Angiolo Torchi (Massa Lombarda, Lombardy, 1856 – 1915) was an Italian painter mainly of landscapes. He is also known as Angiolo Torchi.

He began his studies at Florence under professor Lorenzo Gelati. He then moved to Naples to work with Alceste Campriani. He painted his landscapes and figures outdoors. He frequently exhibited at the Promotrice of Florence. Angelo Torchi also exhibited in Milan in 1881, Rome in 1883, Turin in 1884, Venice, Bologna and Paris.
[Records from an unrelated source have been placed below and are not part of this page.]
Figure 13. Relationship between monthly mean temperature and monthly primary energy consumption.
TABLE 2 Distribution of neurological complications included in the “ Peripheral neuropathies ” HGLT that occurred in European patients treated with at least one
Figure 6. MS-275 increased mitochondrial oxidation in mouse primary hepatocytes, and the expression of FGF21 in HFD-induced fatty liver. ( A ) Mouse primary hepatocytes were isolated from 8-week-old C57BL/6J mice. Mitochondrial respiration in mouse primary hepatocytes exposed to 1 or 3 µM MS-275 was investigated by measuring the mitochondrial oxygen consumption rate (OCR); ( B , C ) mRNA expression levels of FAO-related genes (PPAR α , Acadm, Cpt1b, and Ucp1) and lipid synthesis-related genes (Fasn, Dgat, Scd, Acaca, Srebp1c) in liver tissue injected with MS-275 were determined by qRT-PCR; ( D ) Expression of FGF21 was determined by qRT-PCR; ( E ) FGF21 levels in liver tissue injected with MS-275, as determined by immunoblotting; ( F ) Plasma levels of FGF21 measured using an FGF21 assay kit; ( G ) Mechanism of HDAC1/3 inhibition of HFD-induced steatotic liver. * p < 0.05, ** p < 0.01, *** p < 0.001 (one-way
Among his works were studies of Canals in Venice and Under the Grapevines in Capri. He did various studies on Vedute of Mergellina. Among his genre works is In risaia dopo il raccolto. To an Exposition of Paris he displayed a study of a Roman Peasant. Over time he painted numerous studies of the Arno in Florence, the Gabbro near Livorno, the railway line of the Apennine Porrettano and of the Maremma Toscana. He also painted portraits. Other works include Sotto la pineta, A Mergellina, Alle Cascine (June Morning), Dopo il raccolto, March Sun, Naples alla villa reale, Livorno on the Beach, Near Massa Lombarda, Marine Study a Castiglioncello, Nel greto del Mugnone, Alla Porretta in July, San Vincenzo, July Morning and Via Lorenzo il Magnifico in Florence. By the 1891 Exhibition of the Promotrice of Florence, his technique reflected impressionistic styles. In 1891 he displayed Impressions of a Market, Fra settembre e ottobre, Along the canal of Massa Lombarda, Ulivi siti mare, Riso sull' Aia, Last Rays of Sunlight, Forte San Giuliano (Genoa) and Pergolato sul mare.